Lawyers for two states responded that the court’s ruling in the case, United States v. Texas, No. 22-58, would affect perhaps 80,000 people. But they conceded that there were not enough beds to detain that many immigrants.
Friday’s ruling may have undermined the court’s 2007 decision in Massachusetts v. Environmental Protection Agency, which required the Bush administration to address climate change by a 5-to-4 vote. It included a cryptic phrase, saying that states are “entitled to special solicitude in our standing analysis.”
That elicited one of Chief Justice John G. Roberts Jr.’s most memorable dissents. Relaxing standing requirements “because asserted injuries are pressed by a state,” the chief justice wrote, “has no basis in our jurisprudence.”

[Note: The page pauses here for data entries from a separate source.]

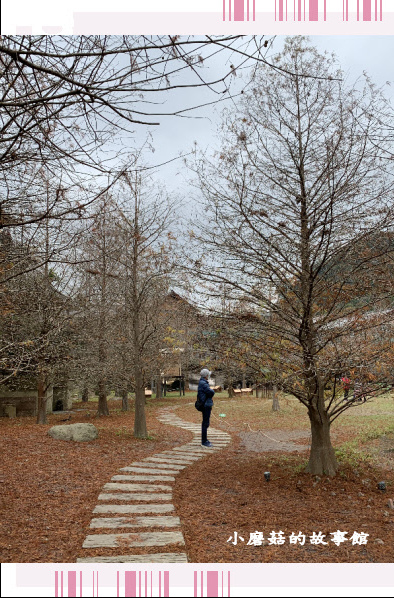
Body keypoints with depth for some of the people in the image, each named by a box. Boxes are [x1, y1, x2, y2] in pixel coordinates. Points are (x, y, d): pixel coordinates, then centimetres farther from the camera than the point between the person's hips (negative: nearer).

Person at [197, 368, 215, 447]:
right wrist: (212, 390, -1)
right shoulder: (203, 383, -18)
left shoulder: (202, 382, 14)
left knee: (205, 423, 16)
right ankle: (204, 441, -1)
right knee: (205, 423, -6)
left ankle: (204, 440, 25)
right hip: (206, 405, -11)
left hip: (206, 405, 11)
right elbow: (211, 393, -23)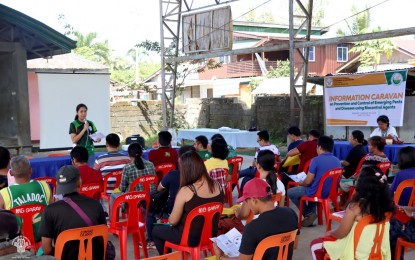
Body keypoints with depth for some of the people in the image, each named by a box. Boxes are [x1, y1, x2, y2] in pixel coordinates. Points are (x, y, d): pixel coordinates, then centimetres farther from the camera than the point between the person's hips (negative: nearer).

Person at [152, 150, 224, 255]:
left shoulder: (185, 191, -25)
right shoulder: (217, 186, -7)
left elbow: (173, 221, -15)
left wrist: (170, 218, 9)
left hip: (190, 238, -6)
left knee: (156, 230, 21)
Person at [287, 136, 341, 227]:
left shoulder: (316, 160, -18)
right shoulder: (337, 161, 1)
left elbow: (308, 181, -16)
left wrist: (300, 183, 8)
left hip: (317, 193, -7)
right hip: (331, 192, 7)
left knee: (290, 192, 13)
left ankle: (309, 214, 8)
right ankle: (311, 212, 24)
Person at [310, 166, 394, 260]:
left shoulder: (356, 206, -23)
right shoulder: (383, 205, -10)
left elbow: (341, 233, -14)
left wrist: (330, 233, 7)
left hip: (355, 252, -6)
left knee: (315, 244, 14)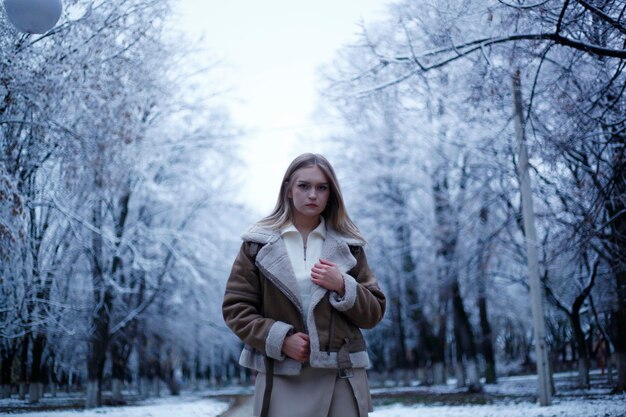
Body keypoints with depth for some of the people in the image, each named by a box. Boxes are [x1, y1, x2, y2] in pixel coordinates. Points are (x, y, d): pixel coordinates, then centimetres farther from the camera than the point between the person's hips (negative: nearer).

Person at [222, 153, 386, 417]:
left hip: (342, 378, 2)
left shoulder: (348, 245, 9)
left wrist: (343, 287, -9)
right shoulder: (259, 243, 4)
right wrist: (279, 338, -12)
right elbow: (235, 307, 2)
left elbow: (374, 313, 10)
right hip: (281, 378, -1)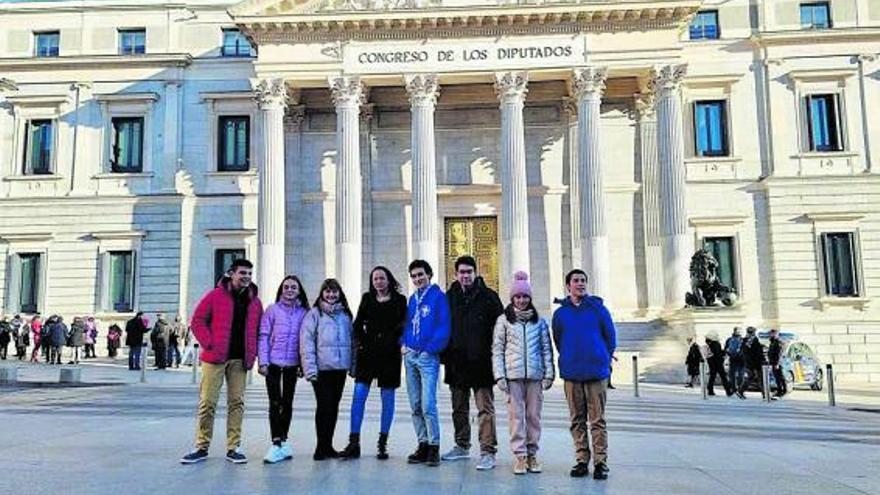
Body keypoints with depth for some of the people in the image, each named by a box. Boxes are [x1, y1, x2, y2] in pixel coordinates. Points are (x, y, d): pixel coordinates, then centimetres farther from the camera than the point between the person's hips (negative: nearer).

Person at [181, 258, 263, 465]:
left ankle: (233, 447, 12)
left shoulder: (254, 301, 10)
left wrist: (252, 353, 3)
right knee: (207, 402, 0)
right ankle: (202, 447, 10)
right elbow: (197, 321, -1)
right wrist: (209, 344, -9)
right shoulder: (215, 295, 0)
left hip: (240, 359, 3)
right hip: (215, 357, -3)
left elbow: (259, 329, 15)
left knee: (237, 402, 5)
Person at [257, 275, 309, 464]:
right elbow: (263, 336, -2)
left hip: (292, 364, 2)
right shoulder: (272, 310, 0)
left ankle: (283, 441, 22)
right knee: (275, 403, -3)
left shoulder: (304, 313, 5)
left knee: (287, 403, 10)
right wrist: (263, 362, -8)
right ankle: (277, 444, -2)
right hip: (273, 363, -2)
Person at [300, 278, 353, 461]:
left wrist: (353, 364, 7)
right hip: (321, 368, -4)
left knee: (334, 406, 10)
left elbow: (351, 340, 14)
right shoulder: (314, 313, -2)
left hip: (340, 368, 5)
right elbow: (306, 341, -8)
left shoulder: (345, 314, 12)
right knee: (324, 406, -3)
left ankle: (328, 446, 21)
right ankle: (321, 447, 9)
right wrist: (310, 367, -15)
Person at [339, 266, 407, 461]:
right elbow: (357, 324, 13)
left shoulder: (399, 300, 4)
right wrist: (359, 343, 1)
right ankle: (354, 443, -1)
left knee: (387, 399, 4)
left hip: (389, 355, -1)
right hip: (368, 353, 2)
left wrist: (397, 343, -10)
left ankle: (382, 444, 13)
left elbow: (404, 326, 3)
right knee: (358, 396, -5)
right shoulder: (367, 298, 11)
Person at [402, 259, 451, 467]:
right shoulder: (412, 299, 16)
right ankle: (423, 444, 18)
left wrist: (430, 349, -15)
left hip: (428, 357, -7)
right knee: (415, 406, 9)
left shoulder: (438, 296, -4)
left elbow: (443, 327, -10)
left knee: (428, 405, -11)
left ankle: (434, 447, 0)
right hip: (410, 356, 7)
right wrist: (404, 343, 6)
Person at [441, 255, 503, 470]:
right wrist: (444, 355, 7)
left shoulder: (488, 296, -2)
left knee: (485, 408, -4)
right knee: (459, 408, 15)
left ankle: (488, 452, -1)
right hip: (456, 362, 5)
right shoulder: (449, 297, 10)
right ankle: (462, 446, 28)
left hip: (480, 362, -5)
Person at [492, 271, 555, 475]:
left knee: (534, 415, 5)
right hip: (513, 375, -2)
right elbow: (497, 350, 3)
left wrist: (549, 373, 3)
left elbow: (547, 349, 11)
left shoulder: (539, 321, 11)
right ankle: (520, 455, 4)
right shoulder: (503, 320, 6)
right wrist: (499, 375, -5)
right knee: (516, 415, -2)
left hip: (535, 374, 2)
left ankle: (532, 454, 15)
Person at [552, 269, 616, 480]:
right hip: (571, 374, 2)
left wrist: (602, 359, 10)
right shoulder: (560, 313, 6)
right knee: (577, 420, 8)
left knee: (597, 420, 1)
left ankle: (600, 462, 7)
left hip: (597, 372, -2)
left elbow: (610, 337, 7)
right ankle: (582, 460, 16)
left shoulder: (598, 308, 2)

In his dissent on Friday, Justice Alito suggested that the majority opinion may have implicitly overruled the 2007 decision. “Has this monumental decision been quietly interred?” he asked.
The court is expected to rule next week in a challenge from several states to the Biden administration’s plan to cancel some $400 billion in student debt. There are substantial questions about the states’ standing in that case, and Friday’s ruling may give the administration some cause for optimism.
Miriam Jordan and Zolan Kanno-Youngs contributed reporting.